To compare the long-term efficacy of RFHT vs. intralesional sodium stibogluconate (SSG) injections in the treatment of CL in India.
One hundred patients with a confirmed diagnosis of CL were randomly assigned in a 1 : 1 ratio to receive topical RFHT for 30-60 s or seven intralesional injections of SSG (50 mg cm(-2) of lesion). Improvement and recurrence were monitored every 15 days after the initiation of treatment for 4 months and then at 5, 6, 9, 12 and 18 months post-treatment; the rates of complete cure were compared.
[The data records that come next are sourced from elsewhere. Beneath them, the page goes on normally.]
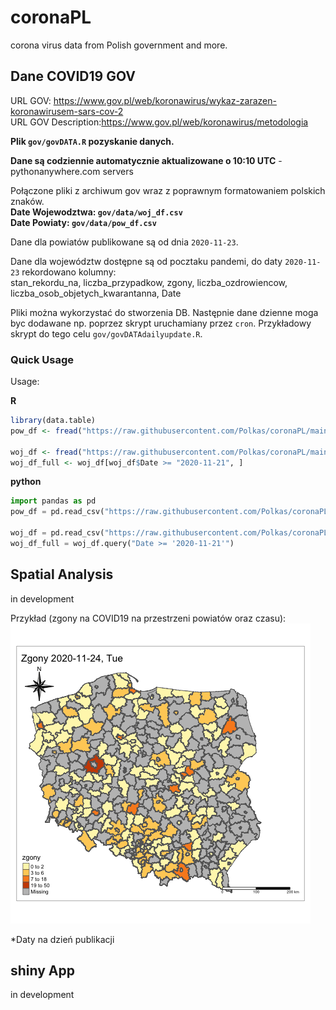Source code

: # coronaPL
corona virus data from Polish government and more.

## Dane COVID19 GOV

URL GOV: https://www.gov.pl/web/koronawirus/wykaz-zarazen-koronawirusem-sars-cov-2  
URL GOV Description:https://www.gov.pl/web/koronawirus/metodologia  

**Plik `gov/govDATA.R` pozyskanie danych.**

**Dane są codziennie automatycznie aktualizowane o 10:10 UTC** - pythonanywhere.com servers

Połączone pliki z archiwum gov wraz z poprawnym formatowaniem polskich znaków.  
**Date Wojewodztwa: `gov/data/woj_df.csv`**  
**Date Powiaty: `gov/data/pow_df.csv`**

Dane dla powiatów publikowane są od dnia `2020-11-23`.

Dane dla województw dostępne są od pocztaku pandemi, do daty `2020-11-23` rekordowano kolumny:   
stan_rekordu_na, liczba_przypadkow, zgony, liczba_ozdrowiencow, liczba_osob_objetych_kwarantanna, Date

Pliki można wykorzystać do stworzenia DB. 
Następnie dane dzienne moga byc dodawane np. poprzez skrypt uruchamiany przez `cron`.
Przykładowy skrypt do tego celu `gov/govDATAdailyupdate.R`.

### Quick Usage

Usage:

**R**

```r
library(data.table)
pow_df <- fread("https://raw.githubusercontent.com/Polkas/coronaPL/main/gov/data/pow_df.csv")

woj_df <- fread("https://raw.githubusercontent.com/Polkas/coronaPL/main/gov/data/woj_df.csv")
woj_df_full <- woj_df[woj_df$Date >= "2020-11-21", ]
```

**python**

```python
import pandas as pd
pow_df = pd.read_csv("https://raw.githubusercontent.com/Polkas/coronaPL/main/gov/data/pow_df.csv")

woj_df = pd.read_csv("https://raw.githubusercontent.com/Polkas/coronaPL/main/gov/data/woj_df.csv")
woj_df_full = woj_df.query("Date >= '2020-11-21'")
```

## Spatial Analysis

in development

Przykład (zgony na COVID19 na przestrzeni powiatów oraz czasu):  
![](spatial/images/zgonyPL.gif)

*Daty na dzień publikacji

## shiny App 

in development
Lesions were healed in 47 out of 50 patients (94%) in the RFHT group and in 46 out of 50 patients (92%) in the SSG group at week 12. Time to complete healing was comparable in the two groups. At 6 months post-treatment, cure rates in the RFHT and SSG groups were 98% [95% confidence interval (CI) 94-100%] and 94% (95% CI 86-100%), respectively. Age, sex and lesion size or number had no effect on cure rates. No relapse of infection was recorded in cured patients in either group up to 12-18 months after initiation of treatment. Skin biopsies of cured lesions in eight out of eight (100%) patients from the RFHT group and three of three from the SSG group at 12 months showed minimal fibrosis and were negative for Leishmania tropica by polymerase chain reaction test.
A single application of RFHT is safe, cosmetically acceptable and effective in inducing a long-term cure of CL.